» **Task**: Reproduce the records word for word, from the very first line down to and including the line containing "Adult Ministries".

+--

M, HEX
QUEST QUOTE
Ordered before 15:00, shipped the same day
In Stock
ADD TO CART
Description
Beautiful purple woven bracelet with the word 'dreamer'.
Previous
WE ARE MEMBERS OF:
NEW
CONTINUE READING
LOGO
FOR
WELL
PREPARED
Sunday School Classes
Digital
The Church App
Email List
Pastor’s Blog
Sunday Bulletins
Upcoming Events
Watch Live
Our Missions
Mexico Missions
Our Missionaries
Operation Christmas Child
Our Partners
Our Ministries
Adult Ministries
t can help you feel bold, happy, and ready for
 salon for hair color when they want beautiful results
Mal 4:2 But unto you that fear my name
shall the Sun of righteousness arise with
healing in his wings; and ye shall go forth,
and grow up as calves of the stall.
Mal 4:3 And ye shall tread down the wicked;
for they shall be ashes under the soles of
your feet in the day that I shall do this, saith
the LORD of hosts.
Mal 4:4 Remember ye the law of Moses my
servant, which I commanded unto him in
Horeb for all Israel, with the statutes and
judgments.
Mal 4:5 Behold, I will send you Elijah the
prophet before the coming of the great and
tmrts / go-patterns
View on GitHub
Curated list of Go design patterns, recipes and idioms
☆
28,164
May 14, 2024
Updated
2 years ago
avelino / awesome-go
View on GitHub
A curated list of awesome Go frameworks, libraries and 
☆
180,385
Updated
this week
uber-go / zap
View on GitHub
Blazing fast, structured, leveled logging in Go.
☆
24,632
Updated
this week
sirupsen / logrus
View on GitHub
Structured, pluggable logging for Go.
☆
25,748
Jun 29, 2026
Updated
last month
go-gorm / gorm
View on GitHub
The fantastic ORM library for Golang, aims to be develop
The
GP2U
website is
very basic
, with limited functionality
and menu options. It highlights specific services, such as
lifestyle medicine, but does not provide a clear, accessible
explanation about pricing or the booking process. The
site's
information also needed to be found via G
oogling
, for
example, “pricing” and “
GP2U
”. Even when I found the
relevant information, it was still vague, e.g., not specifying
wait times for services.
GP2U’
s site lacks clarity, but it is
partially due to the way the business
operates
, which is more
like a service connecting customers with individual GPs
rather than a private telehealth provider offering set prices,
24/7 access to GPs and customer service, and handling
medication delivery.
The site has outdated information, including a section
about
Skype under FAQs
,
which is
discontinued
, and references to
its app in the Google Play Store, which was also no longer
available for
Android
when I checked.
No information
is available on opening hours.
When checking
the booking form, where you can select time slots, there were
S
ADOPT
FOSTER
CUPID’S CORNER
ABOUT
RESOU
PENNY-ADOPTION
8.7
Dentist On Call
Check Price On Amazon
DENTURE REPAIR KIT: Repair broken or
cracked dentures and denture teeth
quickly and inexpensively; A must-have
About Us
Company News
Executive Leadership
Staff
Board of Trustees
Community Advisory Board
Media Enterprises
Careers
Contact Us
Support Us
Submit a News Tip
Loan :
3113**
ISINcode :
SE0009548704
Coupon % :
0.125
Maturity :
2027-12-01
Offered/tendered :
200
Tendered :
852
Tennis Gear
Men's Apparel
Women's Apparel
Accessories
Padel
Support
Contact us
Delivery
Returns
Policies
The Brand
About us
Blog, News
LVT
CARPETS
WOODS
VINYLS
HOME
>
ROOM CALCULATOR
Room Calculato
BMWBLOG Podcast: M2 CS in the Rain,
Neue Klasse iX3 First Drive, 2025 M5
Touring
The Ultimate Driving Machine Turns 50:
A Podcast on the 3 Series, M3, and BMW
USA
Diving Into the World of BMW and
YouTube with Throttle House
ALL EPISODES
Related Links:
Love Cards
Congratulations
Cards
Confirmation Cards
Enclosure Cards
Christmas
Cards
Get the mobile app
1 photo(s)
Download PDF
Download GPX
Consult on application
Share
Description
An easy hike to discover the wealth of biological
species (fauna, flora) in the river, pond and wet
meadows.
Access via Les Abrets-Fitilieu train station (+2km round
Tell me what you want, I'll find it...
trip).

+--

» **Problem solution**:
M, HEX
QUEST QUOTE
Ordered before 15:00, shipped the same day
In Stock
ADD TO CART
Description
Beautiful purple woven bracelet with the word 'dreamer'.
Previous
WE ARE MEMBERS OF:
NEW
CONTINUE READING
LOGO
FOR
WELL
PREPARED
Sunday School Classes
Digital
The Church App
Email List
Pastor’s Blog
Sunday Bulletins
Upcoming Events
Watch Live
Our Missions
Mexico Missions
Our Missionaries
Operation Christmas Child
Our Partners
Our Ministries
Adult Ministries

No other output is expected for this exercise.